[Dataset entries]
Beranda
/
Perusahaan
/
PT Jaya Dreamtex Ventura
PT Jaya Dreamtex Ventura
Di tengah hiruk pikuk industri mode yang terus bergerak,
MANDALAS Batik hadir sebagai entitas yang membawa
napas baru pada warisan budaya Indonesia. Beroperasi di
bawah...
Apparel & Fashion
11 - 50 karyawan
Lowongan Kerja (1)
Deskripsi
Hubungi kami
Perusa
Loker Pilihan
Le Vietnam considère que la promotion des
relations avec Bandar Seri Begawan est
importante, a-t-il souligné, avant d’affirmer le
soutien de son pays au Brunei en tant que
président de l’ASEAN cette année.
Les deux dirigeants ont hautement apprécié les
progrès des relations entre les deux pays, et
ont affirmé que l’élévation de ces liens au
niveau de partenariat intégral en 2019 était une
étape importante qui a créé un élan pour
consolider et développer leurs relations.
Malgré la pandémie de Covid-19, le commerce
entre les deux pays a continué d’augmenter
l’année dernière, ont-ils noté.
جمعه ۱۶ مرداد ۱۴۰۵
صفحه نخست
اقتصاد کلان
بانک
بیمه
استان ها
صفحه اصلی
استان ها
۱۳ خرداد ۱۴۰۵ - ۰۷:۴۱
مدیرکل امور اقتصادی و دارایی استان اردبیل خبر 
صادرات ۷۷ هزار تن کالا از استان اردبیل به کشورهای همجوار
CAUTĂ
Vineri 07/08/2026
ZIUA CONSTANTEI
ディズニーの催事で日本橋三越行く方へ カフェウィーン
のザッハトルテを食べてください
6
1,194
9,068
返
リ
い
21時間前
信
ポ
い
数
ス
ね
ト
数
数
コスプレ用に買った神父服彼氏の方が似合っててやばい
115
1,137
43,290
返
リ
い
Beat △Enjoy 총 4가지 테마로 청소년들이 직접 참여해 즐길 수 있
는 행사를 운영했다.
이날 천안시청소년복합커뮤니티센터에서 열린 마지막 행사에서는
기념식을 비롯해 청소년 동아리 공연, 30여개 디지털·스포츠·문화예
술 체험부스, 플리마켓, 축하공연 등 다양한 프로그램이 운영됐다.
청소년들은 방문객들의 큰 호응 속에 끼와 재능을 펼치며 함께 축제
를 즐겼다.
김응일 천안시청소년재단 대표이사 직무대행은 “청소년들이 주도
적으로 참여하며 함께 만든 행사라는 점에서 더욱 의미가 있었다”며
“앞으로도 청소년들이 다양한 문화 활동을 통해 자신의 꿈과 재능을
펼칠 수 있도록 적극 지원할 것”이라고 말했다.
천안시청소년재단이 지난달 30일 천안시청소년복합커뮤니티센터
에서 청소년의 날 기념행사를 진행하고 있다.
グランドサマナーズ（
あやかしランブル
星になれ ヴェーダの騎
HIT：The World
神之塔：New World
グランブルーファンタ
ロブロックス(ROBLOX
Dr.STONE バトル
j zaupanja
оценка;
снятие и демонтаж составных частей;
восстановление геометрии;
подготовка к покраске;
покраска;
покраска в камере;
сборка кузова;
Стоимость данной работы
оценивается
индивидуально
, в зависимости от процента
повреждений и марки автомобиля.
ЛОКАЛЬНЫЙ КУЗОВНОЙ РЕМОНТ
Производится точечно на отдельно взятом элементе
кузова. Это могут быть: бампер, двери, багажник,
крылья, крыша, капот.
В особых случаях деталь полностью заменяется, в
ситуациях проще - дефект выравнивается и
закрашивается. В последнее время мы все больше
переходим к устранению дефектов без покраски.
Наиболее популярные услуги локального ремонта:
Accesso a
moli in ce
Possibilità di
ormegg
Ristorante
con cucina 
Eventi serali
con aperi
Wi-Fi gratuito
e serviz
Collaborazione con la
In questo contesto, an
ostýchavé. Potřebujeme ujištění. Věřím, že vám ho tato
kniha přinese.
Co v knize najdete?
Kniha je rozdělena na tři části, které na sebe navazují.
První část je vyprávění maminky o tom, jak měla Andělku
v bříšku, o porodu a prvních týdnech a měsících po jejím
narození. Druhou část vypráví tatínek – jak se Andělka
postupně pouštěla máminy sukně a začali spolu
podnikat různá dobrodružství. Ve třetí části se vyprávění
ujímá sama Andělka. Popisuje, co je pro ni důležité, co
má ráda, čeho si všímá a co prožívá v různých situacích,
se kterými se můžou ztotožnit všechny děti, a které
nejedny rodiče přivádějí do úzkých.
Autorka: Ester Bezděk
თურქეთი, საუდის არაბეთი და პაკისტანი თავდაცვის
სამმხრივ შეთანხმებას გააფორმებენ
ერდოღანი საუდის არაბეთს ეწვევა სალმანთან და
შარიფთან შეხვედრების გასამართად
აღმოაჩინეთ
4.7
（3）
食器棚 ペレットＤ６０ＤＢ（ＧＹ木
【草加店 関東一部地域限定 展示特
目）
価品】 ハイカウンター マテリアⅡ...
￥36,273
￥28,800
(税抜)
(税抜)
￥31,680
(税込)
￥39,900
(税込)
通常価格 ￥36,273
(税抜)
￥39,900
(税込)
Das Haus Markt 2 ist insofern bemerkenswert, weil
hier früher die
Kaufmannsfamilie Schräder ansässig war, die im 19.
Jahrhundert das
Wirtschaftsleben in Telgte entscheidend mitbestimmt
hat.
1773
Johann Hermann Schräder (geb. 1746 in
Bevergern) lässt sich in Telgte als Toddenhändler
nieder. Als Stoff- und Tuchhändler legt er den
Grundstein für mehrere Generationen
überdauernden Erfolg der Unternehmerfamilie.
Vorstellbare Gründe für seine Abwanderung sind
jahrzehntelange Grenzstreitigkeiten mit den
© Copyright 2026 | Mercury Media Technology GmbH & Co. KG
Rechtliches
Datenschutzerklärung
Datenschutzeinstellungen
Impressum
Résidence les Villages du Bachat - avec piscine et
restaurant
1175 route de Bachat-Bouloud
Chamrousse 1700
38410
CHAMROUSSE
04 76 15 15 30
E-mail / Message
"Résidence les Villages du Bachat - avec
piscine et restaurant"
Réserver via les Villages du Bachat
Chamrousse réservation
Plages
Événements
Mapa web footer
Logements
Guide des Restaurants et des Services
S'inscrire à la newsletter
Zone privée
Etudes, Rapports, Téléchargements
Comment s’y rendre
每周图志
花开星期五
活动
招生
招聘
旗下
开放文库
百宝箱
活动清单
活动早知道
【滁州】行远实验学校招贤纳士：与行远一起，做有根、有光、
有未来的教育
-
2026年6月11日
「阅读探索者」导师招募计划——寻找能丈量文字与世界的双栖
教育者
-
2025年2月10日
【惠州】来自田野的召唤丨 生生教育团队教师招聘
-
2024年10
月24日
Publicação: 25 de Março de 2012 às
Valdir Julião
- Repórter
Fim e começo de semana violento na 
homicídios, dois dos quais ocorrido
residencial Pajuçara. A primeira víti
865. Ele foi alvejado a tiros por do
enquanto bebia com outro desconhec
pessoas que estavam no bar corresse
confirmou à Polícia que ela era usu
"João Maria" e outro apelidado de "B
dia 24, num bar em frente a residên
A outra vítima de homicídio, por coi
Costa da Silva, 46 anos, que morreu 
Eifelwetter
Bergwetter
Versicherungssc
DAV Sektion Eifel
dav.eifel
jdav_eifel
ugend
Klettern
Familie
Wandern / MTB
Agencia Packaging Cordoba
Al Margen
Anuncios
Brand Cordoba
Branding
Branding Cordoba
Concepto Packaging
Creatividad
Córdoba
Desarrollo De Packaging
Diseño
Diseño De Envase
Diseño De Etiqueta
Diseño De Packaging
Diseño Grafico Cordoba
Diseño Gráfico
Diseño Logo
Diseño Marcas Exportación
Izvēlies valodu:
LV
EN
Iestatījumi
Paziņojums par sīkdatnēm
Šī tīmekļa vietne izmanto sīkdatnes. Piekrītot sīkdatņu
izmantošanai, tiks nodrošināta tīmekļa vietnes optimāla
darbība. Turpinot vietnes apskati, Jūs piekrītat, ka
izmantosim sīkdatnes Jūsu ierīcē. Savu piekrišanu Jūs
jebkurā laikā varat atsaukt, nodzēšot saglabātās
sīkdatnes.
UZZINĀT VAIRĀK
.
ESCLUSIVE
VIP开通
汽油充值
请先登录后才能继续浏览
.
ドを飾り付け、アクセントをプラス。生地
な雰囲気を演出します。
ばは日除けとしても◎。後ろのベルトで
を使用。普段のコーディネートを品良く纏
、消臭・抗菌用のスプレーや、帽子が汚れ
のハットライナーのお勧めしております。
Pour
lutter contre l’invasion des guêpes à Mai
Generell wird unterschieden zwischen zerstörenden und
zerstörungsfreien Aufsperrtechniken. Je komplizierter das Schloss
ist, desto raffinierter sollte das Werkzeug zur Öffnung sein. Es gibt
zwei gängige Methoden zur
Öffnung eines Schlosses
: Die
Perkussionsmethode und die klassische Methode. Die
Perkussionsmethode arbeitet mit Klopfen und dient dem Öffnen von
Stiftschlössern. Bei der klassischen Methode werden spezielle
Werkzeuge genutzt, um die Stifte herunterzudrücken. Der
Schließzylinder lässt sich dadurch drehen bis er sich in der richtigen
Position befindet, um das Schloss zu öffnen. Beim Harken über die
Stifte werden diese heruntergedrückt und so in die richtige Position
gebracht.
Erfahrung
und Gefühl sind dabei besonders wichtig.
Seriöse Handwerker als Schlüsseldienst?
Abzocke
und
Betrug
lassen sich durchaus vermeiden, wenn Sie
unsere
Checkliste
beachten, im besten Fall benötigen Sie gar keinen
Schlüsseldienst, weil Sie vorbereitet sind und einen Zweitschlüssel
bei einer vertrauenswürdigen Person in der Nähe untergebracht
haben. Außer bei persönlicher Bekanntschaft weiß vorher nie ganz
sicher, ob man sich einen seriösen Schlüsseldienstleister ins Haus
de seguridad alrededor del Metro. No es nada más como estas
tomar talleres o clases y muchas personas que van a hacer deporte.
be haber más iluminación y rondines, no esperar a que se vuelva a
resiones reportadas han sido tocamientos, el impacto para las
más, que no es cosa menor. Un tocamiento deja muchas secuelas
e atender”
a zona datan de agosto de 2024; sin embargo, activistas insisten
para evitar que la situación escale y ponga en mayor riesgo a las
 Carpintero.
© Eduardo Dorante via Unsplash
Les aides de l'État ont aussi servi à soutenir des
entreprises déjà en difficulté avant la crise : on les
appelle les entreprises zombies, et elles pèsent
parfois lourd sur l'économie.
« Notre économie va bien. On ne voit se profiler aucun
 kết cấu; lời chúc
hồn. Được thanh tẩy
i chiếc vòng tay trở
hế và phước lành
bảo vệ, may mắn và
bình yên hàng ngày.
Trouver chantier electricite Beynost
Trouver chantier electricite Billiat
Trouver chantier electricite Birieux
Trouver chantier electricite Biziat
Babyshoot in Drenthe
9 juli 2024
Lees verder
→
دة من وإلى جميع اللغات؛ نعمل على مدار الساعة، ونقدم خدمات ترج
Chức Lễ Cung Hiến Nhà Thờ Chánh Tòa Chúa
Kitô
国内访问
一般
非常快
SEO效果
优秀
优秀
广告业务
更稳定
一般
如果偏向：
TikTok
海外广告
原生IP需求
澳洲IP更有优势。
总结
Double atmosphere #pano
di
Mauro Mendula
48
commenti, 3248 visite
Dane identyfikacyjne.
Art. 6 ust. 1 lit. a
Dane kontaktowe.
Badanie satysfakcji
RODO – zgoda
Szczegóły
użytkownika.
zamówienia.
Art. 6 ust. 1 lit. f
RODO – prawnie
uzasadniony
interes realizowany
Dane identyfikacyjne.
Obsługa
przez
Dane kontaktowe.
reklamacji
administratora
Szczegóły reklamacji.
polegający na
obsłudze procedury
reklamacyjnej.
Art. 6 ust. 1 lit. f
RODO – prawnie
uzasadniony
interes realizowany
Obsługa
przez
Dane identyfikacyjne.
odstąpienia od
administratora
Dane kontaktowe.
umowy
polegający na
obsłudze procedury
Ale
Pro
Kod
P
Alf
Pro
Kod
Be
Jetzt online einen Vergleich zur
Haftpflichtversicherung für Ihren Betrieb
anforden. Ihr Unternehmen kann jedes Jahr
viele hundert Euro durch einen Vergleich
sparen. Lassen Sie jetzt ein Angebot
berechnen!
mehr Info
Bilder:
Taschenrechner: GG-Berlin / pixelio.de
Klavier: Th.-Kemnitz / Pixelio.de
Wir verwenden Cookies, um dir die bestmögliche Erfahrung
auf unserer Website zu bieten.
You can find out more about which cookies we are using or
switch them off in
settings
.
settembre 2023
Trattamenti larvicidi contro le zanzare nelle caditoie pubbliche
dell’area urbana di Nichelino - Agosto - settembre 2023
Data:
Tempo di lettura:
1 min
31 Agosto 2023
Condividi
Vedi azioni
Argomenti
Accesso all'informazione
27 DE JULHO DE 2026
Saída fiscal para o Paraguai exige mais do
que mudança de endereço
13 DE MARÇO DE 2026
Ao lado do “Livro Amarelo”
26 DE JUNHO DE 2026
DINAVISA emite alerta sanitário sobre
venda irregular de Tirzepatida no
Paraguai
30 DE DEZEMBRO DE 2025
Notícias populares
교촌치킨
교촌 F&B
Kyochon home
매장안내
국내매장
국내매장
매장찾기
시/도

| Try it |
Look through the data above and return exactly the lines from the one that contains "이날 천안시청소년복합커뮤니티센터에서 열린 마지막 행사에서는" to the one that contains "통해 자신의 꿈과 재능을", inclusive, with nothing else.

| Answer for the task |
이날 천안시청소년복합커뮤니티센터에서 열린 마지막 행사에서는
기념식을 비롯해 청소년 동아리 공연, 30여개 디지털·스포츠·문화예
술 체험부스, 플리마켓, 축하공연 등 다양한 프로그램이 운영됐다.
청소년들은 방문객들의 큰 호응 속에 끼와 재능을 펼치며 함께 축제
를 즐겼다.
김응일 천안시청소년재단 대표이사 직무대행은 “청소년들이 주도
적으로 참여하며 함께 만든 행사라는 점에서 더욱 의미가 있었다”며
“앞으로도 청소년들이 다양한 문화 활동을 통해 자신의 꿈과 재능을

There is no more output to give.